Décembre 1996 : juste avant la dissolution de l'Assemblée Nationale, Jacques Chirac donnait le premier coup d'envoi, – tué dans l'œuf –, de la réforme de la justice. Puis vint le rapport Truche et le lancement, début 1998, de la réforme du gouvernement de Lionel Jospin.

Douze mois plus tard, la tentative socialiste avait pris un retard préoccupant. Des cinq projets de lois amorcés depuis le début de l'année, un seul (celui concernant la réforme du Conseil Supérieur de la Magistrature) était quasiment arrivé au terme de la procédure législative. Les textes concernant la présomption d'innocence rencontraient des difficultés jusque dans le camp politique d'Élisabeth Guigou, garde des Sceaux et véritable artisan de la réforme. Reprochant à la ministre de la justice de n'être pas allée assez loin, les députés socialistes préparaient fin décembre un grand nombre d'amendements, destinés notamment à élargir l'interdiction de la détention provisoire et à restreindre le pouvoir des juges d'instruction, pourtant déjà bien amoindri par le projet de loi.

S'agissant des projets visant à réformer les rapports entre la chancellerie et les procureurs, les rapports entre gouvernement et députés promettaient d'être encore plus conflictuels. Rappelons que dans leur état actuel, ces textes abolissent toute instruction individuelle (c'est-à-dire émanant du pouvoir exécutif) aux parquets dans les dossiers particuliers. Ils accentuent par ailleurs la hiérarchisation des procureurs – rançon, dit-on, de leur plus grande indépendance. Quoique toujours nommés sur proposition du ministre de la justice, les procureurs généraux ne pourraient en effet entrer en fonction qu'après avis conforme du Conseil Supérieur de la Magistrature (CSM) – la carrière des autres magistrats du parquet échappant en principe au pouvoir politique.
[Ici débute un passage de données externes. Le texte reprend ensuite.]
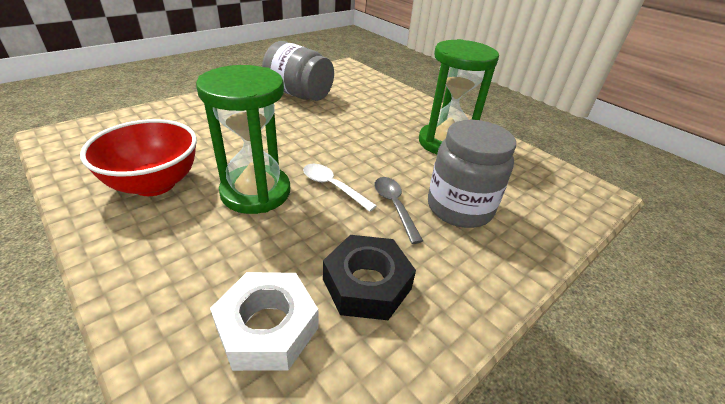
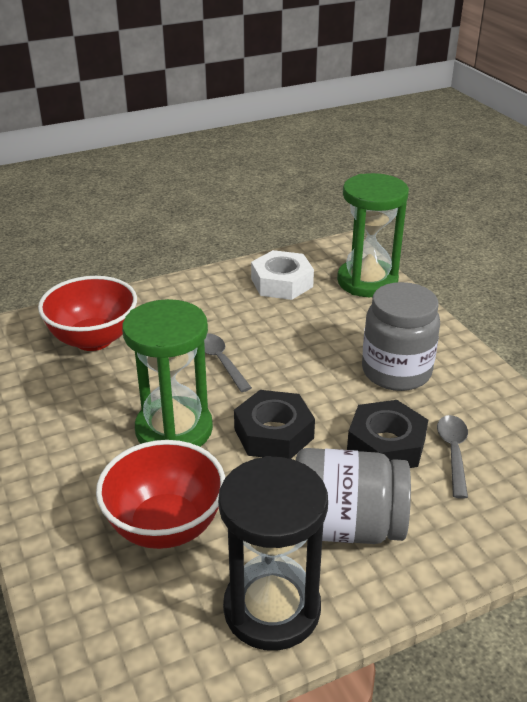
black hourglass: none = 0 -> [218,456,328,651] = 1
black nut: [323,235,416,320] = 1 -> [234,390,315,459] [347,400,428,468] = 2
grey spoon: [374,177,423,244] = 1 -> [204,333,252,392] [437,415,468,499] = 2
red bowl: [80,119,197,196] = 1 -> [38,276,137,351] [96,440,225,549] = 2
white spoon: [303,164,377,212] = 1 -> none = 0

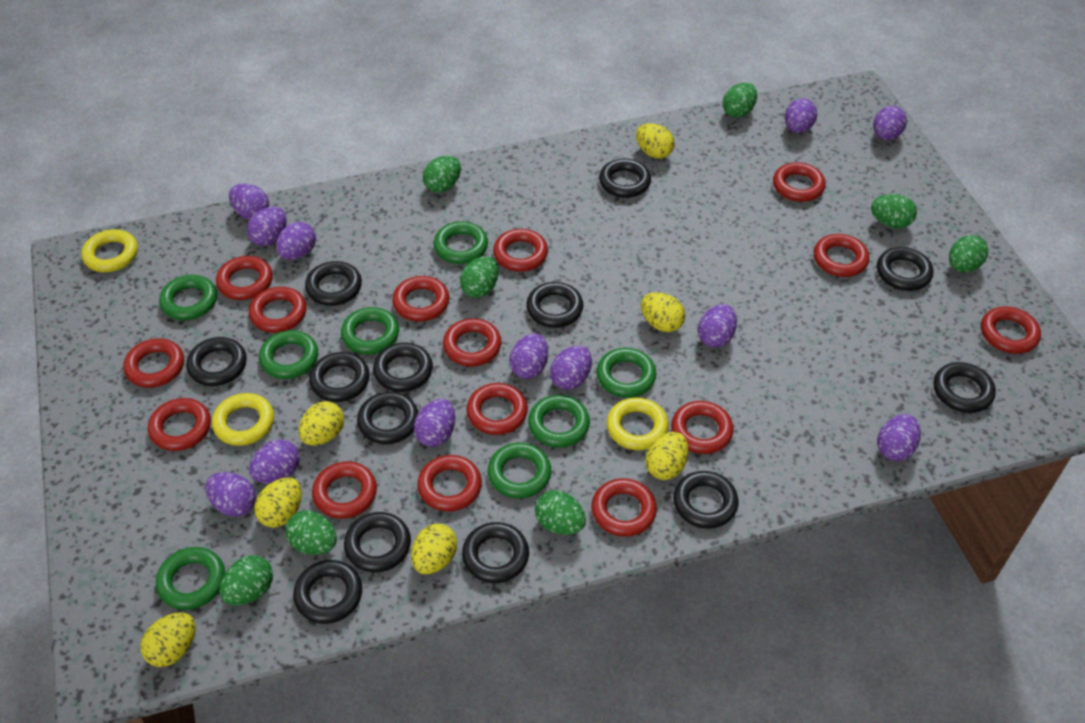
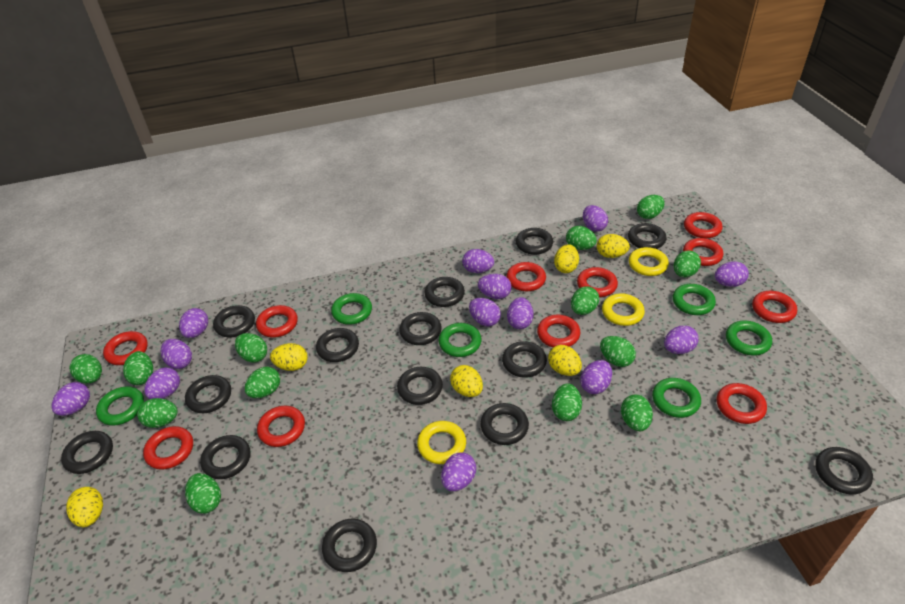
black ring: [186,337,247,386] [293,560,363,624] [305,261,362,306] [309,352,370,402] [344,512,411,572] [357,392,419,444] [373,343,433,392] [462,522,529,583] [526,282,583,328] [599,159,651,198] [673,471,739,529] [877,247,933,291] [934,362,996,413] = 13 -> [61,431,113,474] [185,375,231,413] [200,435,250,479] [213,305,255,337] [316,328,359,362] [322,519,377,572] [397,367,443,405] [399,312,442,345] [425,277,465,307] [480,403,529,445] [502,341,547,378] [516,228,553,255] [628,223,667,249] [815,447,873,495] = 14
green egg: [220,555,273,605] [285,510,337,555] [423,156,461,193] [460,256,498,298] [535,490,586,535] [723,83,757,118] [871,194,917,229] [949,235,988,273] = 8 -> [69,354,102,384] [123,351,153,385] [137,398,178,428] [185,473,221,514] [235,333,267,363] [244,366,280,398] [552,384,582,421] [566,226,597,250] [571,286,599,315] [600,336,636,367] [621,395,653,431] [637,195,665,219] [674,251,701,277] = 13
green ring: [156,547,225,610] [159,275,217,320] [259,330,318,379] [341,307,399,355] [434,221,488,264] [488,443,551,498] [528,395,590,448] [596,348,656,398] = 8 -> [96,386,144,426] [331,293,372,325] [439,323,482,357] [652,378,701,418] [673,284,716,315] [726,321,772,356] = 6
purple egg: [205,472,256,516] [229,184,269,220] [247,207,287,246] [249,440,300,483] [276,222,316,260] [414,399,455,447] [509,333,548,379] [550,346,592,390] [698,304,737,348] [785,98,817,133] [873,106,907,140] [877,414,921,461] = 12 -> [52,382,90,416] [144,367,180,399] [161,339,192,369] [179,308,208,338] [441,452,476,491] [462,249,494,273] [469,298,501,326] [478,274,511,299] [507,297,533,329] [580,360,612,394] [583,205,608,232] [664,325,699,354] [715,261,749,287] = 13
red ring: [124,338,184,388] [148,398,211,451] [216,256,273,300] [249,287,306,333] [312,462,377,519] [392,276,449,321] [417,455,482,512] [443,318,502,366] [466,383,528,435] [493,229,548,272] [591,478,657,537] [671,401,733,454] [773,162,826,202] [814,234,869,277] [981,306,1041,354] = 15 -> [103,331,148,365] [143,426,193,470] [256,305,298,338] [257,406,305,447] [506,262,546,291] [537,315,580,347] [577,267,618,297] [683,238,723,266] [684,212,723,238] [716,383,767,424] [752,291,797,323] = 11
yellow egg: [140,612,196,667] [254,477,302,528] [299,401,344,446] [411,524,457,575] [636,123,675,159] [641,292,685,332] [646,432,688,480] = 7 -> [66,487,103,527] [270,343,308,371] [450,365,483,397] [548,345,582,376] [554,244,579,273] [597,234,630,258] = 6

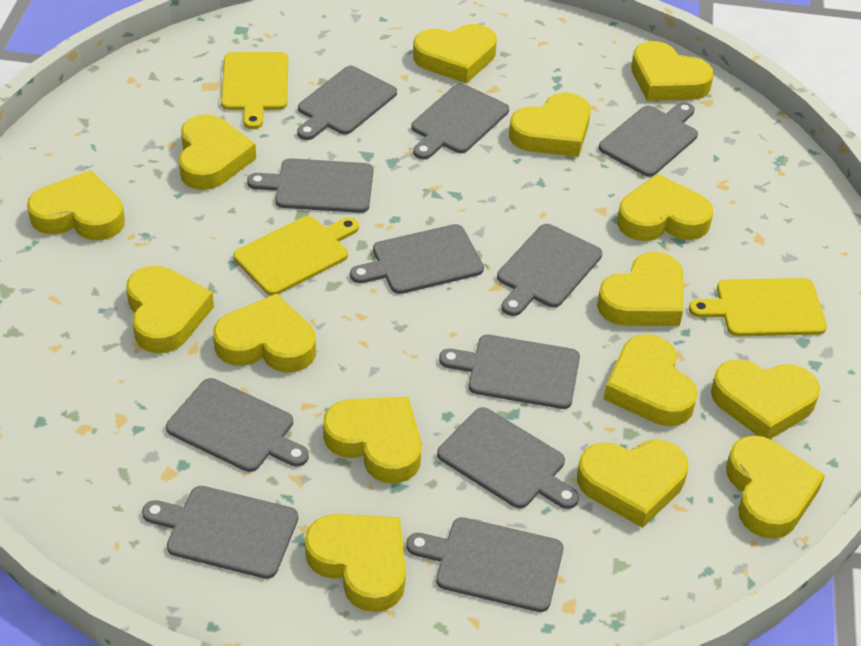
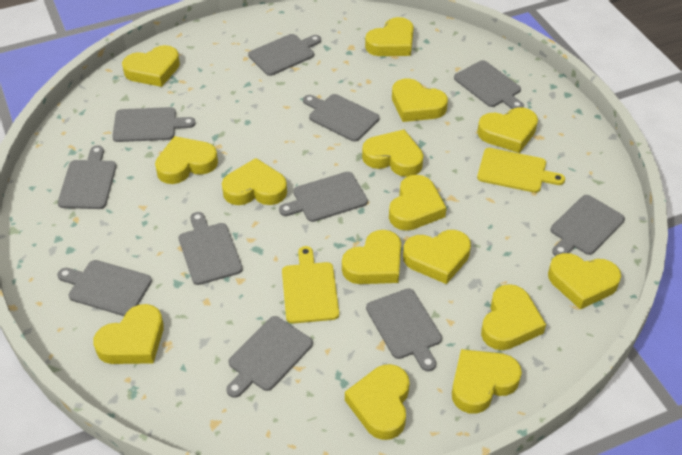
yellow cutting board: [221,52,288,129] [233,216,359,296] [689,278,827,336] = 3 -> [282,246,339,324] [477,148,565,193] = 2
Provoquant réticences et oppositions, ces textes ne pouvaient en tout état de cause être adoptés avant le projet de loi portant réforme du CSM. Or, à la fin décembre 1998, l'Élysée tardait toujours à réunir le congrès qui devait entériner définitivement un texte pourtant déjà voté dans les mêmes termes par l'Assemblée Nationale et le Sénat. Or, si la réforme du CSM n'était pas votée en Congrès avant que les autres projets concernant la justice fussent définitivement adoptés par le Parlement, la réunion du congrès serait, compte tenu de l'encombrement du calendrier parlementaire, repoussée à l'an 2000...

J. F. P.

Le casse-tête des projets en cours :

Initiée par Élisabeth Guigou, garde des Sceaux, la réforme de la Justice a pris la forme de cinq projets de lois, tous amorcés au cours de l'année 1998 :
1 – L'accès au droit pour les plus démunis : il devait être examiné le 10 décembre, en deuxième lecture à l'Assemblée Nationale.
2 – La simplification des procédures pénales : Texte examiné en deuxième lecture à l'Assemblée Nationale au cours du premier trimestre 1998.
3 – La présomption d'innocence et la détention provisoire : deux textes qui devraient être examinés en première lecture par l'Assemblée Nationale, à la fin du mois de mars 1999.
4 – Les rapports entre la chancellerie et les procureurs : textes devant être examinés en première lecture par l'Assemblée Nationale, au cours du deuxième trimestre 1999.
5 – La réforme du CSM : premier texte voté en termes identiques par l'Assemblée Nationale et le Sénat. Il est en attente d'une approbation par le Congrès. Le texte adopté devrait faire l'objet d'une loi organique qui réglementera le statut des magistrats.

Le Sénat sur la sellette

Seconde chambre du Parlement, qu'il constitue avec l'Assemblée nationale, procédant du suffrage universel, doté de pouvoirs législatifs et de pouvoirs de contrôle significatifs, le Sénat assume une mission spécifique, prévue par l'article 24 de la Constitution : représenter les collectivités territoriales de la République et les Français établis hors de France. Cette forme particulière d'expression de la souveraineté nationale explique son mode de recrutement original.